Your task
Copy out exactly the stretch of the listing below that begins at the line containing "left shoulder: (548, 276)" and ends at the line containing "nose: (356, 197)", and copy nothing outside it.

Raw data
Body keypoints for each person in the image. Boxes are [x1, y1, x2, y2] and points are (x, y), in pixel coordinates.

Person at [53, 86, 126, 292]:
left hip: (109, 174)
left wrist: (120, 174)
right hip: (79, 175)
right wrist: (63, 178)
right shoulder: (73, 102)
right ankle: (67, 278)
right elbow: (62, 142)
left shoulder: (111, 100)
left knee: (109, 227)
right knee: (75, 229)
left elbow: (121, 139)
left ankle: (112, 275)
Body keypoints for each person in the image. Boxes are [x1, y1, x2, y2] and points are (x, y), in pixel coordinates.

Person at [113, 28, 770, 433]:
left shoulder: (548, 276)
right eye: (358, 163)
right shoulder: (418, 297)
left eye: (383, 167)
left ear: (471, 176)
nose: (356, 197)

* * *

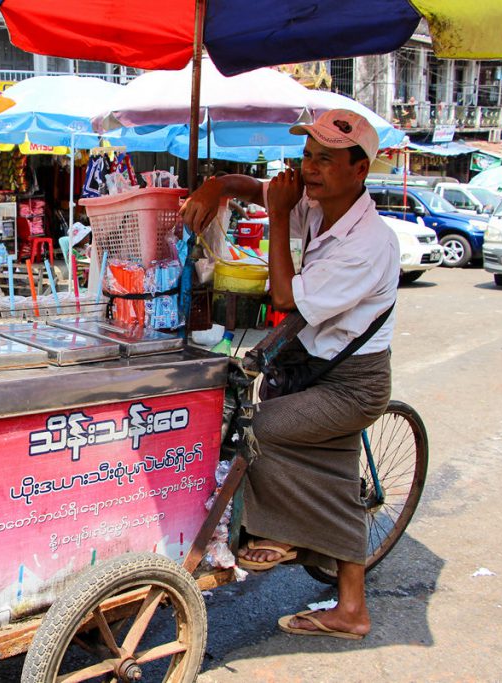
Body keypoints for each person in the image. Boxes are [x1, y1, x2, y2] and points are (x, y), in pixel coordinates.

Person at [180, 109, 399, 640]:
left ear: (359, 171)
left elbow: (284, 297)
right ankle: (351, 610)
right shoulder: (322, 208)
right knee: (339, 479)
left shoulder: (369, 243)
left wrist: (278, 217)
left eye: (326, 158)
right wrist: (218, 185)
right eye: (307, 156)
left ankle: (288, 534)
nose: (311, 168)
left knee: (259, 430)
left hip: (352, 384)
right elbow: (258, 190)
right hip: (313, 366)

Expected answer
left shoulder: (548, 276)
right eye: (358, 163)
right shoulder: (418, 297)
left eye: (383, 167)
left ear: (471, 176)
nose: (356, 197)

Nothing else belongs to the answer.